Ah und Thema Vollkostenrechnung: Ich habe kürzlich meinen Zweitwagen verkauft und Schlussrechnung (mit einer Website, die Autokosten trackt und was mit Sprit am Monitor zu tun hat) gemacht. Das war ein sehr günstiger (2400,-) Gebrauchter, nur kleine Reparaturen, 8 Liter Benzin, Mittelklasse - also wirklich nichts berühmtes. Am Ende hat mich das Auto in seinen fünf Jahren bei mir 89 Cent pro Kilometer gekostet! Wat bin ich froh, dass das Teil weg ist!!

haydee 08.11.2021 14:17
Verkehrsströme auswerten und sinnig koordinieren.
Berufsverkehr
Freizeitverkehr
Lieferverkehr
Wieviel spart die Packstation im Vergleich zum Tür-Service?
Wie viele KM kann man mit dem Auto fahren im Vergleich zum Paket? Ehrlich ich weiß nicht was günstiger ist. 20 km einfach in die nächste Stadt oder Amazon.
Etwas überspitzt gesagt "Reicht es aus die Landbevölkerung auf dem Dorf zu lassen oder muß auch die Stadtbevölkerung weniger Fahren. Die S-Bahn zum Brötchen holen produziert ebenfalls CO2. Wie sieht die CO2 Belastung in Kopenhagen aus im Vergleich zu Berlin?"

andimann 08.11.2021 14:45
Moin,
Tolentino schrieb:

Du denkst nicht weit genug: Es wird in der Stadt keinen individuellen (oder besser: manuellen) Verkehr mehr geben. Die Transportmodule werden alle autonom und vernetzt und wo es geht auf eigenen Trassen gesteuert, sodass Ampeln im Prinzip unnötig sind (Fußgänger und Radverkehr laufen auf eigenen Trassen/Wegen). Man braucht keine Parkplätze mehr, da die Module eigtl. immer in Bewegung sind. Alleine dadurch steigt Kapazität gewaltig.

Ist eine nette Vision, kann man seit den 50er Jahren immer wieder in irgendwelchen "wie leben wir in 30 Jahren?" Artikeln lesen. Hat nur leider einige böse Denkfehler drin.
  • Wenn die Fahrzeuge, nachdem sie dich abgesetzt haben, erstmal rumkurven um den nächsten Fahrgast aufnehmen, erzeugen sie Leerfahrten und damit zusätzlichen Verkehr. Es gibt damit also mehr Verkehr als vorher. Den können die Straßen aber nicht aufnehmen, selbst wenn du alle bisherigen Parkflächen in Straßen umwidmest.
  • Aus dem gleichen Grund wird ein solches System mehr Energie verbrauchen als der bisherige Status Quo. Du erzeugst einfach zusätzlichen Verkehr.
  • Über den Ressourcenverbrauch für den Bau von zusätzlichen, neuen Trassen reden wir besser erst gar nicht. Ein solches Konzept würde im Prinzip den Abriss und Neubau von weiten Teilen der Städte bedeuten.

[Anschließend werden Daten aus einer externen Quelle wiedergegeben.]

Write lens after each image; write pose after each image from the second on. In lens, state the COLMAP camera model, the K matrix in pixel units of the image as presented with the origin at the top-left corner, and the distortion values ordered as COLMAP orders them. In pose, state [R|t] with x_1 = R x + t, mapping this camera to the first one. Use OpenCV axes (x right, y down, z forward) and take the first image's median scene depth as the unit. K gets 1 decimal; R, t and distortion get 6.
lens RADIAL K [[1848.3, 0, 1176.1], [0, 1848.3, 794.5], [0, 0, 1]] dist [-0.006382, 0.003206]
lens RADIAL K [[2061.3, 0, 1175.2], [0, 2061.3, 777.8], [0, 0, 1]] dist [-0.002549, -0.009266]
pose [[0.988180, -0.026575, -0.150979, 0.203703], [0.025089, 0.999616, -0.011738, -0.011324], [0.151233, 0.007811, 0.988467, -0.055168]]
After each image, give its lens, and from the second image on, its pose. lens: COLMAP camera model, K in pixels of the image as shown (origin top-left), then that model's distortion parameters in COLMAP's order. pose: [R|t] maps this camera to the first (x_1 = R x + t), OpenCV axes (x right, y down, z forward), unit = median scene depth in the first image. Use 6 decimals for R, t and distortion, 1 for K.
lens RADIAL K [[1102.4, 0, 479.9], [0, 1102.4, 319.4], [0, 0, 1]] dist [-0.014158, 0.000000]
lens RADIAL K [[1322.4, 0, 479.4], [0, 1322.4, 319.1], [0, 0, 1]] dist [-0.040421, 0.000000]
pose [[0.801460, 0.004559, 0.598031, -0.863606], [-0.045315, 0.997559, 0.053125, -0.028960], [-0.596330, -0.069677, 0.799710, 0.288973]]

Verkehr einsparen kannst du nur, wenn du es schaffst, dass mehr als immer nur 1 Mensch im Auto sitzt. (Das ist ein total neues und innovatives Konzept, gerade eben erfunden von mir, werde es gleich patentieren lassen... brauche nur noch einen Namen... wie wäre es mit Fahrgemeinschaft?!? ;-) )
Und noch mehr Verkehr kannst du einsparen, wenn du es schaffst, dass die Leute mit ihrem Hintern daheim bleiben. Sprich, Homeoffice als Verpflichtung der Unternehmen mit richtig bösen steuerlichen Nachteilen für zentrale Büros. Dann interessiert es auch nicht mehr, wenn irgendeine überforderte "Führungskraft" seine/ihre Leute im Büro sehen will, damit er/sie/es jeden morgen durch die Reihen der Untergebenen schreiten kann. Das geht natürlich nicht für alle Jobs, aber sicherlich für 20-30 %. Und das ist schon eine ganze Menge!
Danach kann man gerne noch etwas Kosmetik betreiben wie den Verbrauch von Autos mal sinnvoll zu beschränken. Sprich, Kisten mit mehr als 7-8 l realem Verbrauch werden schlicht nicht mehr zugelassen und die Grenze senkst du jedes Jahr 0,2 l ab. Die Größe eines Autos und ob SUV oder nicht ist der Umwelt egal, nur der reale Verbrauch ist wichtig.

Mittelfristig werden sich E-Autos ohnehin durchsetzen, bis sie alle Anwendungen wie Langstrecken und Sonderfälle wie schwere Anhänger übernehmen können wird es aber noch etwas dauern.